Shortly put, Banyan assigns npapers reviewed by mreviewers into as-few-as-possible sessions and each session should consists of similar number of papers. Within each session, the papers are divided into two tracks and each track should consists of similar number of papers as well. In addition, there shall not be two papers assigned to two different tracks in the same session and they have a mutual reviewer. In other words, all the reviewers of a paper should always be in the same track where that paper is to be discussed.

Usage

./run.sh <path> [-output <path>] [-maxdiff <value>] [-minsess <value>]
  • ./run.sh <input_file> must include the input file when running Banyan. Please take the format of example-scores.csv as a reference. The first row should be titles for each column and will be skipped by the program. The essential data starts from the second row and each row ends with a character \r. The first column should be the index of a paper and the second column should be the title of it. Then follows the email address of a reviewer of this paper and the name of him. The four entries should be separated by comma ,. It's fine for a paper title to consist of a comma but not for the paper index, or the reviewer name or email.

  • -output <output_file> specifies the output file for the scheduling result. It will be written in file result.csv by default. The assignment will be output session by session. And in each session, the papers discussed in each track are printed first, then follows the reviewers participating in each track. Please take example-result.csv as an example.

  • -maxdiff <maximum_difference> specifies the biggest gap between the numbers of papers discussed in two tracks of the same session that could be tolerated by the committee. This parameter is set as 1 by default, which means that for each session, the numbers of papers discussed in the two tracks are either equal to each other or differ by 1.

  • -minsess <minimum_sessions> specifies the minimum number of sessions in the assignment the committee expects. The program tries to find an assignment that has the fewest sessions, but not fewer than minimum_sessions. This parameter is set to 1 by default, by which you could find out the optimal solution this program could construct with given data.

Q&As

  • What OS is this tool for?

Linux.

  • How do I know whether the input file is in the right format and the data is parsed correctly?

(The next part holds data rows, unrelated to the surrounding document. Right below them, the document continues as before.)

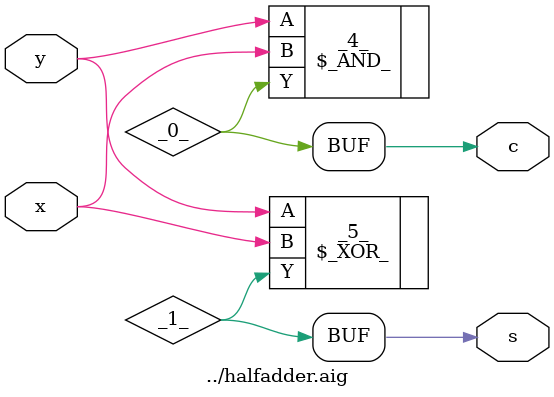
<source format=v>
/* Generated by Yosys 0.8+316 (git sha1 57c2763f, clang 4.0.1-6 -fPIC -Os) */

module \../halfadder.aig (y, s, c, x);
  wire _0_;
  wire _1_;
  wire _2_;
  wire _3_;
  output c;
  wire n1_inv;
  wire n2_inv;
  wire n3_inv;
  wire n4;
  wire n4_inv;
  output s;
  input x;
  input y;
  \$_AND_  _4_ (
    .A(_3_),
    .B(_2_),
    .Y(_0_)
  );
  \$_XOR_  _5_ (
    .A(_3_),
    .B(_2_),
    .Y(_1_)
  );
  assign _3_ = y;
  assign _2_ = x;
  assign c = _0_;
  assign s = _1_;
endmodule

</source>
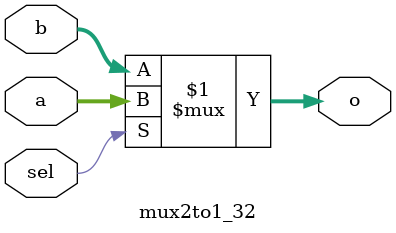
<source format=v>
`timescale 1ns / 1ps

module mux2to1_32 (
	input [31:0] a,
	input [31:0] b,
	input sel,
	output [31:0] o );
	
	assign o = sel ? a : b;

endmodule

</source>
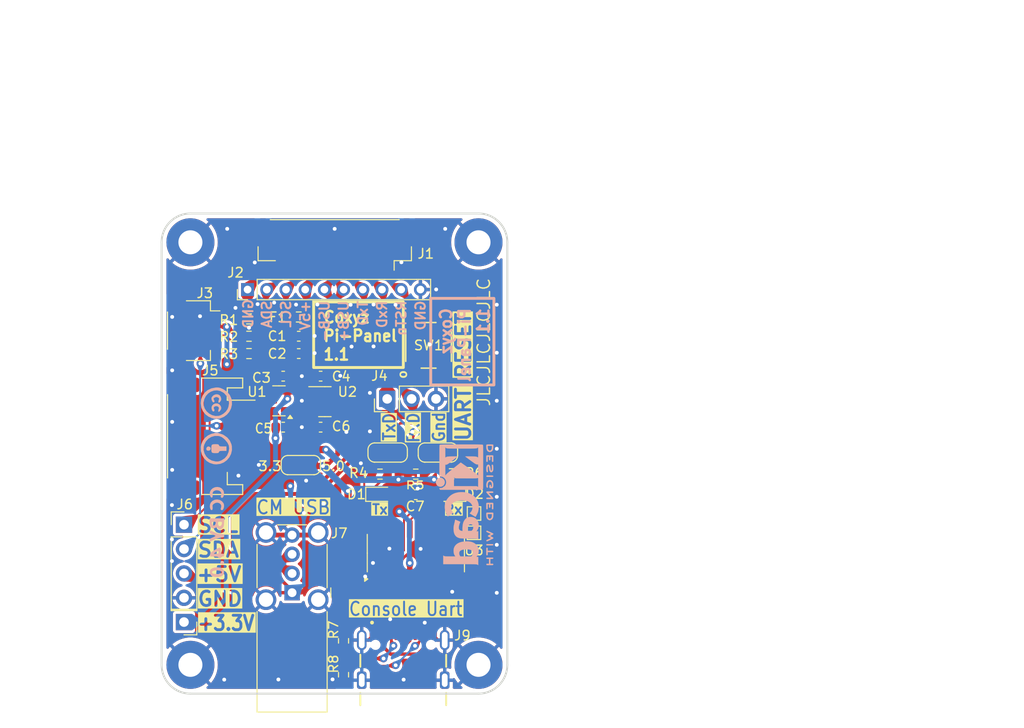
<source format=kicad_pcb>
(kicad_pcb
	(version 20240108)
	(generator "pcbnew")
	(generator_version "8.0")
	(general
		(thickness 1.6)
		(legacy_teardrops no)
	)
	(paper "A4")
	(layers
		(0 "F.Cu" signal)
		(31 "B.Cu" signal)
		(32 "B.Adhes" user "B.Adhesive")
		(33 "F.Adhes" user "F.Adhesive")
		(34 "B.Paste" user)
		(35 "F.Paste" user)
		(36 "B.SilkS" user "B.Silkscreen")
		(37 "F.SilkS" user "F.Silkscreen")
		(38 "B.Mask" user)
		(39 "F.Mask" user)
		(40 "Dwgs.User" user "User.Drawings")
		(41 "Cmts.User" user "User.Comments")
		(42 "Eco1.User" user "User.Eco1")
		(43 "Eco2.User" user "User.Eco2")
		(44 "Edge.Cuts" user)
		(45 "Margin" user)
		(46 "B.CrtYd" user "B.Courtyard")
		(47 "F.CrtYd" user "F.Courtyard")
		(48 "B.Fab" user)
		(49 "F.Fab" user)
		(50 "User.1" user)
		(51 "User.2" user)
		(52 "User.3" user)
		(53 "User.4" user)
		(54 "User.5" user)
		(55 "User.6" user)
		(56 "User.7" user)
		(57 "User.8" user)
		(58 "User.9" user)
	)
	(setup
		(stackup
			(layer "F.SilkS"
				(type "Top Silk Screen")
			)
			(layer "F.Paste"
				(type "Top Solder Paste")
			)
			(layer "F.Mask"
				(type "Top Solder Mask")
				(thickness 0.01)
			)
			(layer "F.Cu"
				(type "copper")
				(thickness 0.035)
			)
			(layer "dielectric 1"
				(type "core")
				(thickness 1.51)
				(material "FR4")
				(epsilon_r 4.5)
				(loss_tangent 0.02)
			)
			(layer "B.Cu"
				(type "copper")
				(thickness 0.035)
			)
			(layer "B.Mask"
				(type "Bottom Solder Mask")
				(thickness 0.01)
			)
			(layer "B.Paste"
				(type "Bottom Solder Paste")
			)
			(layer "B.SilkS"
				(type "Bottom Silk Screen")
			)
			(copper_finish "None")
			(dielectric_constraints no)
		)
		(pad_to_mask_clearance 0)
		(allow_soldermask_bridges_in_footprints no)
		(pcbplotparams
			(layerselection 0x00010fc_ffffffff)
			(plot_on_all_layers_selection 0x0000000_00000000)
			(disableapertmacros no)
			(usegerberextensions no)
			(usegerberattributes yes)
			(usegerberadvancedattributes yes)
			(creategerberjobfile yes)
			(dashed_line_dash_ratio 12.000000)
			(dashed_line_gap_ratio 3.000000)
			(svgprecision 4)
			(plotframeref no)
			(viasonmask no)
			(mode 1)
			(useauxorigin no)
			(hpglpennumber 1)
			(hpglpenspeed 20)
			(hpglpendiameter 15.000000)
			(pdf_front_fp_property_popups yes)
			(pdf_back_fp_property_popups yes)
			(dxfpolygonmode yes)
			(dxfimperialunits yes)
			(dxfusepcbnewfont yes)
			(psnegative no)
			(psa4output no)
			(plotreference yes)
			(plotvalue yes)
			(plotfptext yes)
			(plotinvisibletext no)
			(sketchpadsonfab no)
			(subtractmaskfromsilk no)
			(outputformat 1)
			(mirror no)
			(drillshape 1)
			(scaleselection 1)
			(outputdirectory "")
		)
	)
	(net 0 "")
	(net 1 "/+5V0")
	(net 2 "GND")
	(net 3 "Net-(J1-Pin_10)")
	(net 4 "/+3V3")
	(net 5 "Net-(D1-K)")
	(net 6 "Net-(D2-K)")
	(net 7 "/VBUS_IN")
	(net 8 "/5V0")
	(net 9 "/UART_RxD")
	(net 10 "/RSTn")
	(net 11 "/SCL")
	(net 12 "/UART_TxD")
	(net 13 "/SDA")
	(net 14 "/USB_N")
	(net 15 "/USB_P")
	(net 16 "/U_USB_P")
	(net 17 "/U_USB_N")
	(net 18 "Net-(J9-CC1)")
	(net 19 "Net-(J9-CC2)")
	(net 20 "unconnected-(J9-SBU2-PadB8)")
	(net 21 "unconnected-(J9-SBU1-PadA8)")
	(net 22 "unconnected-(U3-NC-Pad7)")
	(net 23 "unconnected-(U3-~{DCD}-Pad12)")
	(net 24 "unconnected-(U3-~{RTS}-Pad14)")
	(net 25 "unconnected-(TP1-Pad1)")
	(net 26 "unconnected-(U3-~{OUT}{slash}~{DTR}-Pad8)")
	(net 27 "unconnected-(U3-~{RI}-Pad11)")
	(net 28 "unconnected-(U3-~{DSR}-Pad10)")
	(net 29 "unconnected-(U3-R232-Pad15)")
	(net 30 "Net-(U3-~{CTS})")
	(net 31 "/VCC")
	(net 32 "/3V3")
	(net 33 "/USB_RxD")
	(net 34 "/USB_TxD")
	(footprint "Resistor_SMD:R_0603_1608Metric" (layer "F.Cu") (at 123.1 95.588 180))
	(footprint "Resistor_SMD:R_0603_1608Metric" (layer "F.Cu") (at 132.9436 125.5 90))
	(footprint "CM4IO:GCT_USB4105-GF-A" (layer "F.Cu") (at 139.161351 129.6))
	(footprint "Resistor_SMD:R_0603_1608Metric" (layer "F.Cu") (at 140.4675 108.14))
	(footprint "Package_SO:SOIC-16_3.9x9.9mm_P1.27mm" (layer "F.Cu") (at 140.475 116.365 90))
	(footprint "TestPoint:TestPoint_Pad_1.0x1.0mm" (layer "F.Cu") (at 146.5326 112.2426))
	(footprint "Connector_PinHeader_2.00mm:PinHeader_1x10_P2.00mm_Vertical" (layer "F.Cu") (at 122.95 88.92 90))
	(footprint "CM4IO:pushButton-PTS647SM38SMTR2LFS" (layer "F.Cu") (at 141.8 94.73 90))
	(footprint "Resistor_SMD:R_0603_1608Metric_Pad0.98x0.95mm_HandSolder" (layer "F.Cu") (at 128.28 91.78))
	(footprint "Resistor_SMD:R_0603_1608Metric" (layer "F.Cu") (at 123.1 93.784))
	(footprint "Capacitor_SMD:C_0603_1608Metric" (layer "F.Cu") (at 140.4675 110.28))
	(footprint "Jumper:SolderJumper-3_P1.3mm_Bridged12_RoundedPad1.0x1.5mm_NumberLabels" (layer "F.Cu") (at 142.7734 105.8926))
	(footprint "Capacitor_SMD:C_0603_1608Metric" (layer "F.Cu") (at 130.56 103.250156))
	(footprint "LED_SMD:LED_0603_1608Metric" (layer "F.Cu") (at 144.195 110.24 180))
	(footprint "Capacitor_SMD:C_0603_1608Metric" (layer "F.Cu") (at 130.56 97.94))
	(footprint "Capacitor_SMD:C_0603_1608Metric" (layer "F.Cu") (at 128.28 95.588))
	(footprint "Connector_JST:JST_GH_SM10B-GHS-TB_1x10-1MP_P1.25mm_Horizontal" (layer "F.Cu") (at 132.03 84.205 180))
	(footprint "Package_TO_SOT_SMD:SOT-23" (layer "F.Cu") (at 131 100.595078))
	(footprint "Resistor_SMD:R_0603_1608Metric" (layer "F.Cu") (at 136.74 108.14 180))
	(footprint "Resistor_SMD:R_0603_1608Metric_Pad0.98x0.95mm_HandSolder" (layer "F.Cu") (at 123.1 91.98))
	(footprint "Connector_PinHeader_2.54mm:PinHeader_1x01_P2.54mm_Vertical" (layer "F.Cu") (at 116.332 123.5456 180))
	(footprint "LED_SMD:LED_0603_1608Metric" (layer "F.Cu") (at 136.74 110.24))
	(footprint "Capacitor_SMD:C_0603_1608Metric" (layer "F.Cu") (at 126.66 103.250156 180))
	(footprint "Connector_USB:USB_A_Wuerth_614004134726_Horizontal" (layer "F.Cu") (at 127.587121 120.4858 90))
	(footprint "Package_TO_SOT_SMD:SOT-23" (layer "F.Cu") (at 126.22 100.507578 180))
	(footprint "MountingHole:MountingHole_2.5mm_Pad_TopBottom" (layer "F.Cu") (at 147 84))
	(footprint "Connector_JST:JST_PH_S4B-PH-SM4-TB_1x04-1MP_P2.00mm_Horizontal" (layer "F.Cu") (at 119.13 104.2 -90))
	(footprint "Jumper:SolderJumper-3_P1.3mm_Bridged12_RoundedPad1.0x1.5mm_NumberLabels" (layer "F.Cu") (at 137.541 105.8926))
	(footprint "Jumper:SolderJumper-3_P1.3mm_Bridged12_RoundedPad1.0x1.5mm_NumberLabels" (layer "F.Cu") (at 128.5 107.2))
	(footprint "MountingHole:MountingHole_2.5mm_Pad_TopBottom"
		(layer "F.Cu")
		(uuid "c0b0ca6c-5034-4026-b2c8-6975d62d2c10")
		(at 117 84)
		(descr "Mounting Hole 2.5mm")
		(tags "mounting hole 2.5mm")
		(property "Reference" "H1"
			(at 0 -3.5 0)
			(layer "F.SilkS")
			(hide yes)
			(uuid "32d6dafa-d904-4861-8167-008ec6badef0")
			(effects
				(font
					(size 1 1)
					(thickness 0.15)
				)
			)
		)
		(property "Value" "MountingHole_Pad"
			(at 0 3.5 0)
			(layer "F.Fab")
			(uuid "7f3f36d8-2175-4d45-a7c0-dec1873062ac")
			(effects
				(font
					(size 1 1)
					(thickness 0.15)
				)
			)
		)
		(property "Footprint" "MountingHole:MountingHole_2.5mm_Pad_TopBottom"
			(at 0 0 0)
			(unlocked yes)
			(layer "F.Fab")
			(hide yes)
			(uuid "fb8bd4e4-61c0-4836-9983-7c9f0763b322")
			(effects
				(font
					(size 1.27 1.27)
					(thickness 0.15)
				)
			)
		)
		(property "Datasheet" ""
			(at 0 0 0)
			(unlocked yes)
			(layer "F.Fab")
			(hide yes)
			(uuid "6ffc12b3-3b79-4ab4-96f7-9db479ecb998")
			(effects
				(font
					(size 1.27 1.27)
					(thickness 0.15)
				)
			)
		)
		(property "Description" "Mounting Hole with connection"
			(at 0 0 0)
			(unlocked yes)
			(layer "F.Fab")
			(hide yes)
			(uuid "86fcd8f2-0268-423c-bb77-fc6cd9860613")
			(effects
				(font
					(size 1.27 1.27)
					(thickness 0.15)
				)
			)
		)
		(property "DESIGN_INITIAL" ""
			(at 0 0 0)
			(unlocked yes)
			(layer "F.Fab")
			(hide yes)
			(uuid "6b047b12-4f49-4e71-be42-34f8e9244622")
			(effects
				(font
					(size 1 1)
					(thickness 0.15)
				)
			)
		)
		(property ki_fp_filters "MountingHole*Pad*")
		(path "/0c236213-9152-459a-b983-e2a2c2df1d37")
		(sheetname "Root")
		(sheetfile "Pi-Panel_1.1.kicad_sch")
		(attr exclude_from_pos_files dnp)
		(fp_circle
			(center 0 0)
			(end 2.5 0)
			(stroke
				(width 0.15)
				(type solid)
			)
			(fill none)
			(layer "Cmts.User")
			(uuid "546c9c38-dd62-4c76-b9da-436bd61152ca")
		)
		(fp_circle
			(center 0 0)
			(end 2.75 0)
			(stroke
				(width 0.05)
				(type solid)
			)
			(fill none)
			(layer "F.CrtYd")
			(uuid "ea4a443b-6d92-46ef-83f4-25397ffe9f5a")
		)
		(fp_text user "${REFERENCE}"
			(at 0 0 0)
			(layer "F.Fab")
			(uuid "dca227fa-4a57-4324-aed0-1fd8785b3223")
			(effects
				(font
					(size 1 1)
					(thickness 0.15)
				)
			)
		)
		(pad "1" thru_hole circle
			(at 0 0)
			(size 2.9 2.9)
			(drill 2.5)
			(layers "*.Cu" "*.Mask")
			(remove_unused_layers no)
			(net 2 "GND")
			(pinfunction "1")
			(pintype "input")
			(teardrops
				(best_length_ratio 0.5)
				(max_length 1)
				(best_width_ratio 1)
				(max_width 2)
				(curve_points 0)
				(filter_ratio 0.9)
				(enabled yes)
				(allow_two_segments yes)
				(prefer_zone_connections yes)
			)
			(uuid "0ee82727-fb8e-47ed-8b87-f368fcec6ca3")
		)
		(pad "1" connect circle
			(at 0 0)
			(size 5 5)
			(layers "F.Cu" "F.Mask")
			(net 2 "GND")
			(pinfunction "1")
			(pintype "input")
			(teardrops
				(best_length_ratio 0.5)
				(max_length 1)
				(best_width_ratio 1)
				(max_width 2)
				(curve_points 0)
				(filter_ratio 0.9)
				(enabled yes)
				(allow_two_segments yes)
				(prefer_zone_connections yes)
			)
			(uuid "27f4557b-e25c-4fac-8fb0-9c3b6d8e2424")
		)
		(pad "1" connect circle
			(at 0 0)
			(size 5 5)
			(layers "B.Cu" "B.Mask")
			(net 2 "GND")
			(pinfunction "1")
			(pintype "input")
			(teardrops
				(best_length_ratio 0.5)
				(max_length 1)
				(best_width_ratio 1)
				(max_width 2)
				(curve_points 0)
				(filter_ratio 0
... [781124 chars truncated]
</source>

Check from the logs printed on the screen whether the number of papers and reviewers are correct. If so, then everything is probably going on well!

  • What if the result doesn't seem right?

Check the format of the input file. If the problem is still not solved, contact Yan.

  • What if the number of tracks in the final assignment is not satisfactory?

Modify the iteration parameters in the code or contact Yan directly. There is a high probability that we need a better algorithm and there is even a higher probability that the expectation is not reachable with given data.

  • How does the underlying algorithm work?

Contact Yan for more technical details or wait for Yan to write it somewhere in the future.